## Auszug
Karin Kalisa – Fischers Frau

Er wird zwar „der Perser der Ostsee“ genannt, doch wer bisher noch nie von Fischerteppichen gehört hat, dem sei an dieser Stelle verziehen und stattdessen Karin Kalisas Roman „Fischers Frau“ ans Herz gelegt. In der Neuerscheinungen des Droemer Verlags werden diese unscheinbaren bis biederen Teppiche, die „nichts darstellen wollen, als sie sind“, zum Star eines Romans.

Tatsächlich ist wenig bekannt, dass die Ostsee in den 20er Jahren des 20. Jahrhunderts so überfischt war, dass ein dreijähriges Fangverbot für Hering ausgesprochen werden musste, welches die Fischer ihres einzigen Einkommens beraubte. Wer Netze knüpfen kann, der muss auch Teppiche knüpfen können, dachte man sich, und so wurden ganze Fischerfamilien im Rahmen dieser Arbeitsbeschaffungsmaßnahme vom Österreicher Rudolf Stundl zu Teppichknüpfern ausgebildet, welche die Motive ihrer Umgebung in das Handwerk einfließen ließen. Die als Gebrauchsteppiche gefertigten Stücke, sind schnell zu Liebhaberobjekten geworden, die man sich gern an die Wand hängt statt sie auf dem Boden zu zertreten.

In diese historisch verbürgte Geschichte knüpft Karin Kalisa die Geschichte der ehemaligen Fälscherin und studierten Faserarchäologin Mia Sund ein. Diese kennt sich aus mit Fäden, Farben und Motiven und hatte sich ihrem Fälscherdasein entschlüpft gerade in einem durchschnittlichen Leben eingerichtet, als eine mögliche Fälschung eines Fischerteppichs auf ihrem Bürotisch landet und ihre unscheinbare Existenz durcheinanderwirbelt wie das Leben der Knüpferin des einmaligen Kunstwerks, das so viel grüner und schillernder daherkommt als seine Kollegen von der Ostsee. Der eingewebte Namen der Künstlerin „Nina“ bringt Mia schließlich auf eine Spur, die zunächst nach Zagreb und schließlich nach Skandinavien führt.

## Aufgabenstellung
Gib bitte den Abschnitt des Auszugs von „Er wird zwar“ bis einschließlich „Star eines Romans.“ wortgetreu wieder. Die Einträge werden dafür nicht gebraucht.

## Gespeicherte Einträge
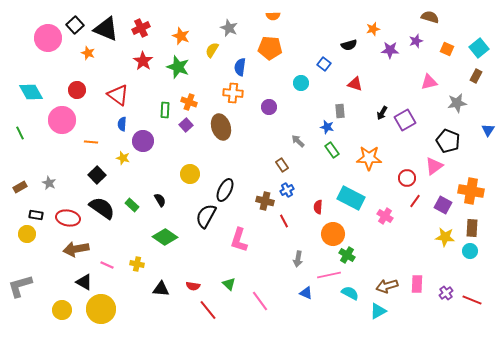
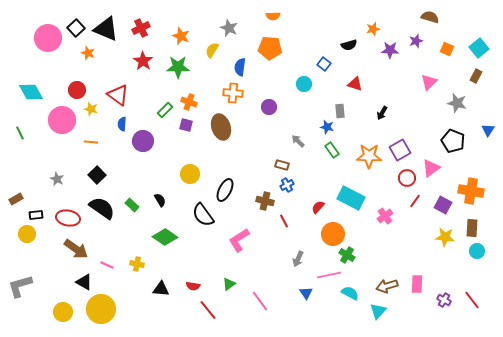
black square at (75, 25): moved 1 px right, 3 px down
green star at (178, 67): rotated 20 degrees counterclockwise
pink triangle at (429, 82): rotated 30 degrees counterclockwise
cyan circle at (301, 83): moved 3 px right, 1 px down
gray star at (457, 103): rotated 24 degrees clockwise
green rectangle at (165, 110): rotated 42 degrees clockwise
purple square at (405, 120): moved 5 px left, 30 px down
purple square at (186, 125): rotated 32 degrees counterclockwise
black pentagon at (448, 141): moved 5 px right
yellow star at (123, 158): moved 32 px left, 49 px up
orange star at (369, 158): moved 2 px up
brown rectangle at (282, 165): rotated 40 degrees counterclockwise
pink triangle at (434, 166): moved 3 px left, 2 px down
gray star at (49, 183): moved 8 px right, 4 px up
brown rectangle at (20, 187): moved 4 px left, 12 px down
blue cross at (287, 190): moved 5 px up
red semicircle at (318, 207): rotated 40 degrees clockwise
black rectangle at (36, 215): rotated 16 degrees counterclockwise
black semicircle at (206, 216): moved 3 px left, 1 px up; rotated 65 degrees counterclockwise
pink cross at (385, 216): rotated 21 degrees clockwise
pink L-shape at (239, 240): rotated 40 degrees clockwise
brown arrow at (76, 249): rotated 135 degrees counterclockwise
cyan circle at (470, 251): moved 7 px right
gray arrow at (298, 259): rotated 14 degrees clockwise
green triangle at (229, 284): rotated 40 degrees clockwise
blue triangle at (306, 293): rotated 32 degrees clockwise
purple cross at (446, 293): moved 2 px left, 7 px down; rotated 24 degrees counterclockwise
red line at (472, 300): rotated 30 degrees clockwise
yellow circle at (62, 310): moved 1 px right, 2 px down
cyan triangle at (378, 311): rotated 18 degrees counterclockwise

## Musterlösung
Er wird zwar „der Perser der Ostsee“ genannt, doch wer bisher noch nie von Fischerteppichen gehört hat, dem sei an dieser Stelle verziehen und stattdessen Karin Kalisas Roman „Fischers Frau“ ans Herz gelegt. In der Neuerscheinungen des Droemer Verlags werden diese unscheinbaren bis biederen Teppiche, die „nichts darstellen wollen, als sie sind“, zum Star eines Romans.